On 30 June 2010 at 13:56 UTC, cookinteacher said:
Used the tip with the fabric softener sheet. Worked great! Good tip for women so we don't have to "bug" our husbands for the WD-40.
On 6 September 2010 at 15:09 UTC, Alex said:
I tried the drier sheet thinking theres no way it would work but thought i have to go by them anyway so why not and after 5 seconds i got more bugs off than in ten mins of scrubbing.
On 14 September 2010 at 20:17 UTC, imatroll said:
I just tried Acft Mech's advice and, I have to tell you, it was nothing short of amazing!! I put a dryer sheet in the spray bottle & filled it about 1/4 full with warm water. I then used a second dryer sheet to scrub my car. Every single dried up bug washed right off!! I also used the Mr.

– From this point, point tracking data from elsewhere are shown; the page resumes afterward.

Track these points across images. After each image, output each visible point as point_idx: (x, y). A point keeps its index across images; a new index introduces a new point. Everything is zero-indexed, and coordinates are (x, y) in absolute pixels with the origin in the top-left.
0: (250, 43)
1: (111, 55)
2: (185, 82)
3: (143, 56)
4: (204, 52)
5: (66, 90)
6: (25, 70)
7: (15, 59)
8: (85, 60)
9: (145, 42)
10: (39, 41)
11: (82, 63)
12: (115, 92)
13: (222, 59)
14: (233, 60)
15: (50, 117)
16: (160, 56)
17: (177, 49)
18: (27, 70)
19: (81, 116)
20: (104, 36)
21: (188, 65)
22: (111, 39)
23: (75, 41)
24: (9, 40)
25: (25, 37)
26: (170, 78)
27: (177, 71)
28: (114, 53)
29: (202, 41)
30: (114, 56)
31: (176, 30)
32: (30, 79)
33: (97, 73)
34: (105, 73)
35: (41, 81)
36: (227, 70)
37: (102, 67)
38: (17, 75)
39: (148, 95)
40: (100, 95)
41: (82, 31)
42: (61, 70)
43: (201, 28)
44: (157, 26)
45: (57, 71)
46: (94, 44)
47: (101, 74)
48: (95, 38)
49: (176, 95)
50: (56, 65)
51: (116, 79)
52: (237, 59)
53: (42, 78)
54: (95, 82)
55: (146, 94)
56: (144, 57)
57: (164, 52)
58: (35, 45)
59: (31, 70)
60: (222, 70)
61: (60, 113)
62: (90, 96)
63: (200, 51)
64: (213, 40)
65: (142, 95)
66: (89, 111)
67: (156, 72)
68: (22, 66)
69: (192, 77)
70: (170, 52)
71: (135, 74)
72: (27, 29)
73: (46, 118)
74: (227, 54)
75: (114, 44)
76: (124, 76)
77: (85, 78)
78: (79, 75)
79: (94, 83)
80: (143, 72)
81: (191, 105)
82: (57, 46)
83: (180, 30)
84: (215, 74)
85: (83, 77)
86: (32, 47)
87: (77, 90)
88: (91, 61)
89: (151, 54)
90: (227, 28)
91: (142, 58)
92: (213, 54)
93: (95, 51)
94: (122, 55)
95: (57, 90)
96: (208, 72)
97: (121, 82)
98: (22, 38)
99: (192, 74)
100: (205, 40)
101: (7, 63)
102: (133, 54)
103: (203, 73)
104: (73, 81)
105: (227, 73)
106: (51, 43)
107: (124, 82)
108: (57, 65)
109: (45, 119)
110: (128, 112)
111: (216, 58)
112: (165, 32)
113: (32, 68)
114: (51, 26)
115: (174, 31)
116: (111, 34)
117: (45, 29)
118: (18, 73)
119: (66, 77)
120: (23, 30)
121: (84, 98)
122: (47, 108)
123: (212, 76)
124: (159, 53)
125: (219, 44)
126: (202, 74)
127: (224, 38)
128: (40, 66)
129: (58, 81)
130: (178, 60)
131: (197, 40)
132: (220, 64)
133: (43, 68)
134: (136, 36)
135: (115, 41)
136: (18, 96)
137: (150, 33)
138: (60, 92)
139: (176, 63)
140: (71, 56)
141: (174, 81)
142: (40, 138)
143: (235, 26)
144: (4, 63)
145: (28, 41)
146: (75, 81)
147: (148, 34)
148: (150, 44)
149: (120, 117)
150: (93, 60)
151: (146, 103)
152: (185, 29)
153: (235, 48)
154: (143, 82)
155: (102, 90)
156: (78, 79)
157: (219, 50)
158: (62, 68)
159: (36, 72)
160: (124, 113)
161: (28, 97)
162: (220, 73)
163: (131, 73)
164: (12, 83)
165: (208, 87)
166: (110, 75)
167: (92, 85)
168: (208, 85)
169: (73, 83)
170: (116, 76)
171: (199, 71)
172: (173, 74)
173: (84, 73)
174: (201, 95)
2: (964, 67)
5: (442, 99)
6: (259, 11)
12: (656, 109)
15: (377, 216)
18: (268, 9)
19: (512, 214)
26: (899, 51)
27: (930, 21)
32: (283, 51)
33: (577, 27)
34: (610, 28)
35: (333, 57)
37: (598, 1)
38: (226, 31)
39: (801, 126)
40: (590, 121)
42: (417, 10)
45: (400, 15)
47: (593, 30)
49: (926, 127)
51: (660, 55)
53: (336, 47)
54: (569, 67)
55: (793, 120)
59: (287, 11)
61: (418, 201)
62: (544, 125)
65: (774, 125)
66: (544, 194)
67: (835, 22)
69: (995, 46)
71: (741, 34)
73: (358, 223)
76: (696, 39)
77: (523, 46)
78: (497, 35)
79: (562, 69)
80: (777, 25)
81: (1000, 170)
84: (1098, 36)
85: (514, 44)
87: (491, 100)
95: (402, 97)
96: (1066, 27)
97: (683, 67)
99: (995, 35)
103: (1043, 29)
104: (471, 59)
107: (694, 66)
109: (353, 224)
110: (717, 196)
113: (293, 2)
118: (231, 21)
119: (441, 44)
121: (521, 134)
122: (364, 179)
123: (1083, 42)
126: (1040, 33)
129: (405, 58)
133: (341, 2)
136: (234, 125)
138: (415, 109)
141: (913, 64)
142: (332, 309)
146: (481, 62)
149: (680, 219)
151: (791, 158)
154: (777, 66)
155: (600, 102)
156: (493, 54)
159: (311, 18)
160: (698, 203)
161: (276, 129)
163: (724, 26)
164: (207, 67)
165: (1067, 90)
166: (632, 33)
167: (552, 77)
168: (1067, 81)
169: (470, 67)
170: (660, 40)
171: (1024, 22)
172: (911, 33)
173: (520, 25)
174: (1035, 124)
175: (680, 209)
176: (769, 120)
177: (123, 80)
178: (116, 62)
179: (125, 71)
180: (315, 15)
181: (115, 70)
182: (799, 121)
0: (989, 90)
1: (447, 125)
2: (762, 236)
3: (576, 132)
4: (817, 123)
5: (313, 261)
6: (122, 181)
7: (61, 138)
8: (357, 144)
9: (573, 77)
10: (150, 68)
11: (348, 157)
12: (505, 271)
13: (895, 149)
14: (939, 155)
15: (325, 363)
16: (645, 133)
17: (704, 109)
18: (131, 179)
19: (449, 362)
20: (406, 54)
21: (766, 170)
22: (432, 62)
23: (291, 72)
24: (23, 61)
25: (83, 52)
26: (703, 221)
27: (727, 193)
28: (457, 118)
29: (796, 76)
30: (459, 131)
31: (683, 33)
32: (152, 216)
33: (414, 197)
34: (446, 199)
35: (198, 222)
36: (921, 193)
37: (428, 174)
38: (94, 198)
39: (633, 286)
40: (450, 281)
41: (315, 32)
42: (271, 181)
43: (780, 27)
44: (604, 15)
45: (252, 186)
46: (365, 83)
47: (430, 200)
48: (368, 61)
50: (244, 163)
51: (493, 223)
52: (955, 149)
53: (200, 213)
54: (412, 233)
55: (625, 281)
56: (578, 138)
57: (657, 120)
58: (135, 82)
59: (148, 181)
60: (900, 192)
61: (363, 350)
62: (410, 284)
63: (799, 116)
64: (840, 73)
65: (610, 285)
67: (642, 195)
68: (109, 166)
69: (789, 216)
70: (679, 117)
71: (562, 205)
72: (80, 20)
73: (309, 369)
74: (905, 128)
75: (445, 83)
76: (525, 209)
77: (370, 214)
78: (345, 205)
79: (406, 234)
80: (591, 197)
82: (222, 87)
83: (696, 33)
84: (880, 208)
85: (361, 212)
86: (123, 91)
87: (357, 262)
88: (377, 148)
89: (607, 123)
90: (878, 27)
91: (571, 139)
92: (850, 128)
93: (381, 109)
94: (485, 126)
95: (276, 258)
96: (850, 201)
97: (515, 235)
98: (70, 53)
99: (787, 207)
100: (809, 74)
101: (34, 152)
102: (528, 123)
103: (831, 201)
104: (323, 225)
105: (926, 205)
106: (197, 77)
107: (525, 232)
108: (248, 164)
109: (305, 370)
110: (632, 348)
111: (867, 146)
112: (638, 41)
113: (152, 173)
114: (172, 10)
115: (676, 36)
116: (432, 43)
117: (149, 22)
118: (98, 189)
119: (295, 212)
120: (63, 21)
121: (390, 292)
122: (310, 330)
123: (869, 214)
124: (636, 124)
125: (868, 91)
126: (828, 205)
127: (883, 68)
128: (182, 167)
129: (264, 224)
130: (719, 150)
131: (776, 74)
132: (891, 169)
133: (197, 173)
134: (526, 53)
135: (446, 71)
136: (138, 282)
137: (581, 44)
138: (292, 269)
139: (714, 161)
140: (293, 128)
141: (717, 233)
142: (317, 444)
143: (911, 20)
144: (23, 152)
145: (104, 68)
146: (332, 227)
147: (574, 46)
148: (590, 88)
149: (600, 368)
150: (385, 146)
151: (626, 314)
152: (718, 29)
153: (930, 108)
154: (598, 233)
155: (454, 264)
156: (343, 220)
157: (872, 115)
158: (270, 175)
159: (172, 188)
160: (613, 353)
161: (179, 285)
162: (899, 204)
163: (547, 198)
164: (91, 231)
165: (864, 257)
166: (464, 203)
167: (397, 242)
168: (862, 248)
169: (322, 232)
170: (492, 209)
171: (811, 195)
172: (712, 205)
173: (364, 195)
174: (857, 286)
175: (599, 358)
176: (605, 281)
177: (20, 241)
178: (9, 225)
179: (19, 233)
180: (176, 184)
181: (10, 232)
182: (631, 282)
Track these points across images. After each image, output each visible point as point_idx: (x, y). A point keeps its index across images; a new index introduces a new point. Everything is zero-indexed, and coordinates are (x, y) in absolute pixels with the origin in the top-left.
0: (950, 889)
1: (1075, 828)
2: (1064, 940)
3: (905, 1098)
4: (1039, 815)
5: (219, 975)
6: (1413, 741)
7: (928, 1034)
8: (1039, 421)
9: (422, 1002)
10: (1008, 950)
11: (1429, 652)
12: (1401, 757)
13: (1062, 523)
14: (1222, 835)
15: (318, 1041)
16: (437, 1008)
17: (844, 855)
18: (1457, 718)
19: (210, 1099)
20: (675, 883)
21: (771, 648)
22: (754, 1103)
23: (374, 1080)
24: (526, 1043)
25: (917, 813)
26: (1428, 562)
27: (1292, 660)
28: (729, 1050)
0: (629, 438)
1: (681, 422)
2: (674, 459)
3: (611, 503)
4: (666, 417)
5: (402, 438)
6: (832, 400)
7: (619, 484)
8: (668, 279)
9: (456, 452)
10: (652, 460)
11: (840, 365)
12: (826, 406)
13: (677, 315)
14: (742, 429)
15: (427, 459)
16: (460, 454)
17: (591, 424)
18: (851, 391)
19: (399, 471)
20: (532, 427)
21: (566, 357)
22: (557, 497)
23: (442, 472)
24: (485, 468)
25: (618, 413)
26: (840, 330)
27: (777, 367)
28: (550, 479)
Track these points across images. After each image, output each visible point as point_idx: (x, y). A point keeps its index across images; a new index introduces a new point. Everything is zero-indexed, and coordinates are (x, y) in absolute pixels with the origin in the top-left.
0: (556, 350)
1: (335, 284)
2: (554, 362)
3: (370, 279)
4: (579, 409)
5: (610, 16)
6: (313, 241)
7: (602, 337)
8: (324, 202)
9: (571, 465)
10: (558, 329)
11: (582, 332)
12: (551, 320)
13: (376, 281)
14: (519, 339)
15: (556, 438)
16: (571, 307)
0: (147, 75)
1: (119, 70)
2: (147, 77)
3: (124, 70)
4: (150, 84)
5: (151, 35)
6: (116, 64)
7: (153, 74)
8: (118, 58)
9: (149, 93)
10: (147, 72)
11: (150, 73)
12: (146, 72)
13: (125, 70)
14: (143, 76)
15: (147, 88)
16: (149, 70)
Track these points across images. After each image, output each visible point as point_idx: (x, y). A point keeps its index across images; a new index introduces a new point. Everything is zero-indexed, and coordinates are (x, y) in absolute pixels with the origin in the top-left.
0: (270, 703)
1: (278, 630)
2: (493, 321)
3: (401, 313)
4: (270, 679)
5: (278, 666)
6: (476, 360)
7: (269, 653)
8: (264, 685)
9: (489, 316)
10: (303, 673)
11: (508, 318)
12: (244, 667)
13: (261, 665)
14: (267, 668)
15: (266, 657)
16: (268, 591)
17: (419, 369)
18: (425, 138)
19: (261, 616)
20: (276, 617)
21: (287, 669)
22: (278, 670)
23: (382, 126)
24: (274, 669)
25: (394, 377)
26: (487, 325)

Clean AutoWash Dry Clean unit to rinse & soap and my 10 year old Buick looks like she's going to the Prom!! Thank you so much for the tip - I will never use anything else, including elbow grease, again!!
On 18 July 2011 at 19:00 UTC, twdaddy86 said:
i read another method online and tried it and was amazed how well it worked.......A DEFINATE MUST Get a couple of dryer sheets wet them down and gently wipe them off. It is unbelievable how well and easy it works....No elbow grease and no soaking.
unreal idea to remove bugs from your car
unreal idea to remove bugs from your car
On 24 July 2011 at 13:42 UTC, brf50b said:
Get on old spray bottle (I use an old Window Cleaner spray bottle) and fill it with good old water - spray bumper/bugs liberally, wait 4-5 min, spray again, wait again, spray again then wipe off lightly with an old rag - I prefer an old hand towel my wife didn't miss. I do this every time I get bugs, usually within 24 hr. Well saturated bugs wipe off real easy!
On 27 August 2011 at 16:21 UTC, doc said:
I was browsing this morning trying to find a way to get the bugs off the front of my car...Saw the dryer sheet idea. I was really scared to touch my beautiful midnight blue metallic camaro SS with that wet dryer sheet....I WAS SO IMPRESSED at how easily the dead bug splat came off..I was so excited about it that I got a couple more and went after my husbands huge diesel pickup he drives every night to work....I WAS SHOCKED and amazed how easily those nasty splatters came off. I appreciate those that know tricks like this to keep us from buying expensive chemicals that we don't really need! Thanks acft mech!!!!!!!
On 30 October 2011 at 14:55 UTC, saleschick said:
Mr. Clean Magic Sponge works like a charm
On 24 August 2012 at 09:20 UTC, Martinez Joshua said:
http://www.bugrag.com/ Check this new product to keep your car bug free between washes and protect the paint from bug acid etching. Love Bug Rag!!
On 29 September 2012 at 08:20 UTC, sean wiggins said:
The best solution is to use dryer sheets as a scouring pad. With the sheets you can scrub as hard as you want without worrying about scratching the paint or damaging the car.
On 15 May 2013 at 17:26 UTC, Steve C. said:
Wow, I was reluctant to try the dryer sheet trick on my shiny new black Lexus GS 350 but I went ahead and it worked where nothing else would. No scratches even on the chrome.